▶ _EXERCISE TEXT_:
About 90 percent of the cars that are driving without headlights are Fords, so the last thing you will probably see as you jam on your brakes because the driver has not turned on his rear lights is the Ford logo. They should be made to fix the vehicles as a safety issue.

About 8 percent are Acura and Honda SUV models. I have seen one Toyota in three months. Everyone who gets a new vehicle should be trained in turning the lights on properly and the dash lights should go out at night unless they are properly turned on. -- Bob L


Running lights, in their current form, are a menace on British roads. I don't know which is worse, their ability to dazzle or to distract.

LED type front or rear lighting is another disgraceful fashion in motor vehicle design, pandering to the childish mentality that has little more to offer than the visage of what it drives. Usually badly, too.


Our 2007 Ford Focus had a unique headlamp control feature. The daytime running lamps operate in the low beam circuit and operate at half brilliance. The tail lamps do not operate with the D.R.L. in automatic mode so we have to remember to switch on that park tail lamps in the afternoon.

When we turn on the headlamps, on the light switch, the regular hi and low beam operate normally. We can operate the fog lamps alone with the tail and parking lamps by turning the lamp switch to park lamp mode and then selecting fog lamps.

This gives the flexibility to meet the B.C. M.V. act regulations and respects the eyes of the oncoming motorists when the weather is clear and fog lamps are not required.

▶ _PARTS OF THE EXERCISE_:
a – In the records, can you echo the lines starting with the line that contains "### Publish Test Results" and going on through the line that contains "2. **Hybrid Encryption**: Using"?
b – Can you continue the text on vehicle running lights and headlamps from the point where it stops?

▶ _AVAILABLE RECORDS_:
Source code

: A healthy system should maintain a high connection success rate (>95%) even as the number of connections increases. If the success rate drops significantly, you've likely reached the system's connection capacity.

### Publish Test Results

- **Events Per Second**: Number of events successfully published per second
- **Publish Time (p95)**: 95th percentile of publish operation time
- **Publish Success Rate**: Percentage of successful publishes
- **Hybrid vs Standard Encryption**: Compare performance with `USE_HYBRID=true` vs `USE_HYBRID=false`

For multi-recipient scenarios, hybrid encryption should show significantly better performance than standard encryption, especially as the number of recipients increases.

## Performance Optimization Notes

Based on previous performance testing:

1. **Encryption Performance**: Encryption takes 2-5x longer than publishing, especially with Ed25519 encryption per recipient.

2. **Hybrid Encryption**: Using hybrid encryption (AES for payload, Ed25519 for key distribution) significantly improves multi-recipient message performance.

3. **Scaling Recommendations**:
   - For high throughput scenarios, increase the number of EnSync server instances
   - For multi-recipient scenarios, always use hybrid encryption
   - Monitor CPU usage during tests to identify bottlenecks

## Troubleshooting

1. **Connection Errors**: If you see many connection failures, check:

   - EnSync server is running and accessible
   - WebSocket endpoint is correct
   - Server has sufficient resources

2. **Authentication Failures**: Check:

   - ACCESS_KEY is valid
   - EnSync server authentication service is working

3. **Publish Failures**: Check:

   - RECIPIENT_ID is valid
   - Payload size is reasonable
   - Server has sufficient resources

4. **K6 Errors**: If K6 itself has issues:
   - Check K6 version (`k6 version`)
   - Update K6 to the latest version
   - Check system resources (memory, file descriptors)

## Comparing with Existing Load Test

▶ _RESPONSES TO THE TASKS_:
a –
### Publish Test Results

- **Events Per Second**: Number of events successfully published per second
- **Publish Time (p95)**: 95th percentile of publish operation time
- **Publish Success Rate**: Percentage of successful publishes
- **Hybrid vs Standard Encryption**: Compare performance with `USE_HYBRID=true` vs `USE_HYBRID=false`

For multi-recipient scenarios, hybrid encryption should show significantly better performance than standard encryption, especially as the number of recipients increases.

## Performance Optimization Notes

Based on previous performance testing:

1. **Encryption Performance**: Encryption takes 2-5x longer than publishing, especially with Ed25519 encryption per recipient.

2. **Hybrid Encryption**: Using hybrid encryption (AES for payload, Ed25519 for key distribution) significantly improves multi-recipient message performance.

b –
@sherlock87, my dad has that problem. I had a 95 Saab hatchback I drove in high school and college, and the lights switched off when you turned off the car. He was obsessed with the fear that this might "damage the battery" even though it clearly did not, so every time he drove it I would have to switch the lights back on. Not a problem, except when I was younger I actually listened when he lectured me on turning them off, and once accidentally turned it off, but didn't go all the way and left them on the parking lights all night accidentally. Auto running lights can be a pain in their own convenience.


Daytime running lights can be convenient, though the one thing that I know sometimes frustrates people who drive with them for the first time is that many car models' running lights turn off by themselves. While this in itself is not a problem at all, far from it, it can be frustrating for people who have lived their whole lives with cars whose lights must be switched off to prevent the battery from dying.